Associate Professor of History, Duke Kunshan University
Associate Dean for Academic Services, Duke Kunshan University
Kolleen M. Guy is a historian of transnational culture whose research examines how ideas, commodities, and displaced communities move across borders to create new forms of identity and belonging. Her scholarship spans global food history, wine studies, and the history of human rights and statelessness. She is the co-editor of Statelessness after Arendt: European Refugees in China and the Pacific in the Second World War (2025), which extends Hannah Arendt’s insights by illuminating the global dimensions of statelessness and the emotional and political strategies refugees forged in Asia and the Pacific. Her award-winning book When Champagne Became French established her early contributions to food and identity studies, and her current monograph,“The Taste of Landscape: Food and the Meaning of Place in Global Markets,” traces how terroir evolved from a French cultural idiom into a global framework shaping food regulation, authenticity, and environmental governance. Together with her other manuscript project,“The Parapolitics of Empathy,” these works reflect her commitment to understanding how cultural practices, moral concepts, and material landscapes shape memory, community, and global interconnection.

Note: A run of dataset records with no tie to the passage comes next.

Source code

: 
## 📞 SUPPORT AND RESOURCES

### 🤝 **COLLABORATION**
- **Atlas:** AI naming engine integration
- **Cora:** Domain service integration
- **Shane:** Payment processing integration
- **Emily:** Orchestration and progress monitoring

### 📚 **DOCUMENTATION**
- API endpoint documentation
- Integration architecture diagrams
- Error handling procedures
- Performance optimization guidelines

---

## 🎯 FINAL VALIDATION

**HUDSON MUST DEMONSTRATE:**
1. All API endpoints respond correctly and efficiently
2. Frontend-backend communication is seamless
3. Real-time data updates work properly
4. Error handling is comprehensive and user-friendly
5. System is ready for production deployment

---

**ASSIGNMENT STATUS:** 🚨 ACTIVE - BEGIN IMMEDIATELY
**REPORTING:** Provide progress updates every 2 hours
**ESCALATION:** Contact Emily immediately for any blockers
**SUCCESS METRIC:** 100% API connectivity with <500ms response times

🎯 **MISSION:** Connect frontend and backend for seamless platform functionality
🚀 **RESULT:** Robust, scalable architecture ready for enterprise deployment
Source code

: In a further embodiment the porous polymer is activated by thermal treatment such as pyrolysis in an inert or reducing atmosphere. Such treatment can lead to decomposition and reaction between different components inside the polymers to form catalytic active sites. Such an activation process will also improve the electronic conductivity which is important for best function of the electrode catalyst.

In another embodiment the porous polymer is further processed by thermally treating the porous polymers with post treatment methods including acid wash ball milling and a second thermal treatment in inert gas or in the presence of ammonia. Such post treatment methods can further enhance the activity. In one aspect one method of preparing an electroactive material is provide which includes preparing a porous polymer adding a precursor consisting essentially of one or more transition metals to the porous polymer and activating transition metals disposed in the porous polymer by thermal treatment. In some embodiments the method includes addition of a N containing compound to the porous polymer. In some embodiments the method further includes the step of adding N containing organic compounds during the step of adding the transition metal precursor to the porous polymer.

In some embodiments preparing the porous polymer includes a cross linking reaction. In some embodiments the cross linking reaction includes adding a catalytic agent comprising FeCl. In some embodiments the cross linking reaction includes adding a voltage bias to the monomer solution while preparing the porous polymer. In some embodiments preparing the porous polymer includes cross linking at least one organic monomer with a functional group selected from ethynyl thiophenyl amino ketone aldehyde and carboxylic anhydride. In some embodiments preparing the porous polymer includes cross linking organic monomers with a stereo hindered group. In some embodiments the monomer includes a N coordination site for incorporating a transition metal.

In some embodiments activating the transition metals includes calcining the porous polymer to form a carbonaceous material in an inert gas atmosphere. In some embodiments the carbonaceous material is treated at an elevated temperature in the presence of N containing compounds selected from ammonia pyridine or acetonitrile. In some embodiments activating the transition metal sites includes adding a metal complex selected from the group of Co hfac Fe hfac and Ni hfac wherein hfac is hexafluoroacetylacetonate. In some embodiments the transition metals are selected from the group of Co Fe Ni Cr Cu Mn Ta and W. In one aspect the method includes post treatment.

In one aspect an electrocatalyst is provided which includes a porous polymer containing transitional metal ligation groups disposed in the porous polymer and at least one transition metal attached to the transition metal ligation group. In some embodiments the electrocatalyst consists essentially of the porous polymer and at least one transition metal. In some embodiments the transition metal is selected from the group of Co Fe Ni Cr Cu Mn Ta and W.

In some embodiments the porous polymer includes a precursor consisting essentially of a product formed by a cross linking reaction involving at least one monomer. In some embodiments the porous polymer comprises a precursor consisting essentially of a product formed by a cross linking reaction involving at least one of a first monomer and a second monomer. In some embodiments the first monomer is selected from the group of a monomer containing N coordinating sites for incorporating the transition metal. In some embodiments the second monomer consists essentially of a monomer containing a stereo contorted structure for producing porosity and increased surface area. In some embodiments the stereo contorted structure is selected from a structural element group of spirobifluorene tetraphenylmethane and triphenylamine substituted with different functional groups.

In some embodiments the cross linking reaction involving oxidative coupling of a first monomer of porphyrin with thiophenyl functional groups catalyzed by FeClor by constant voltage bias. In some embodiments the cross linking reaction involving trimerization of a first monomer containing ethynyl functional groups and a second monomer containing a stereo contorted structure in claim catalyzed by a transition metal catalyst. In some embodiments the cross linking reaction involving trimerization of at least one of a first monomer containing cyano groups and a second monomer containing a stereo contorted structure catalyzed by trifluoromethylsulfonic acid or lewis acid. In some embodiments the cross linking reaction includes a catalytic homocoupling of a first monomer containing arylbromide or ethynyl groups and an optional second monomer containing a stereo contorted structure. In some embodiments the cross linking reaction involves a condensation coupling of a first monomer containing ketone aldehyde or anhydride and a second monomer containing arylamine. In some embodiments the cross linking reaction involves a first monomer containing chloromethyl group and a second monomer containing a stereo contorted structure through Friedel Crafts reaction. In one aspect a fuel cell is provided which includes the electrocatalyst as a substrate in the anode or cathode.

Guy’s teaching philosophy is grounded in the conviction that rigorous scholarship and transformative pedagogy are mutually reinforcing. She teaches widely in transnational history, including courses on refugees and statelessness, historical methods, global food systems, and the cultural representation of war. Her classes emphasize inquiry-driven learning, close engagement with archives and material culture, reflective writing, and experiential fieldwork in museums and memory sites. Drawing directly from her research, she guides students in examining how historical narratives are constructed, how communities respond to rupture, and how ethical and political ideas take shape across borders. Known for her mentorship and interdisciplinary teaching, she inspires students to become analytical thinkers and globally engaged scholars.
Guy received her Ph.D. in History from Indiana University Bloomington. She earned her M.A. in History from Northern Illinois University in 1989 and her B.A. in History and English from North Central College in 1985. Before joining Duke Kunshan University, she served for over two decades on the faculty of the University of Texas at San Antonio, where she held the Ricardo Romo Distinguished Professorship in the Honors College.